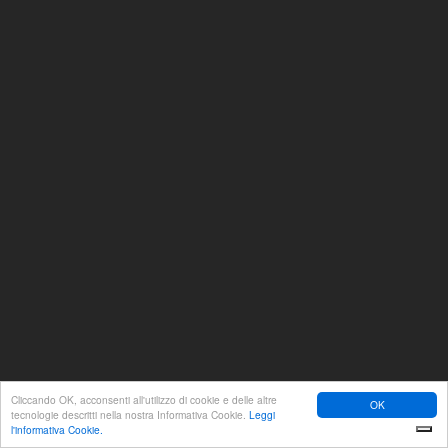
Cliccando OK, acconsenti all'utilizzo di cookie e delle altre
OK
tecnologie descritti nella nostra Informativa Cookie.
Leggi
l'informativa Cookie.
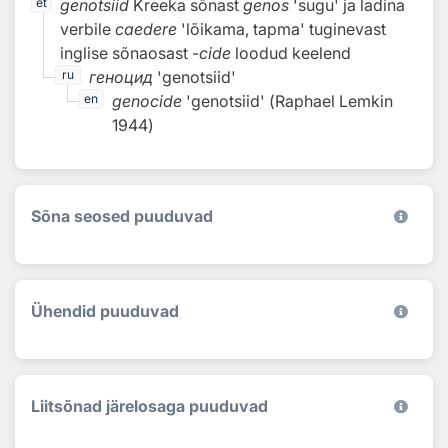
genotsiid
Kreeka sõnast
genos
'sugu' ja ladina
et
verbile
caedere
'lõikama, tapma' tuginevast
inglise sõnaosast
-
cide
loodud keelend
геноцид
'genotsiid'
ru
genocide
'genotsiid'
(
Raphael Lemkin
en
1944
)
Sõna seosed puuduvad
Ühendid puuduvad
Liitsõnad järelosaga puuduvad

> **ASSIGNED TASK**:
Each line from the line holding "inglise sõnaosast" through the end of the material above is to be printed exactly, both ends included, and no other line is to appear.

> **RESPONSE**:
inglise sõnaosast
-
cide
loodud keelend
геноцид
'genotsiid'
ru
genocide
'genotsiid'
(
Raphael Lemkin
en
1944
)
Sõna seosed puuduvad
Ühendid puuduvad
Liitsõnad järelosaga puuduvad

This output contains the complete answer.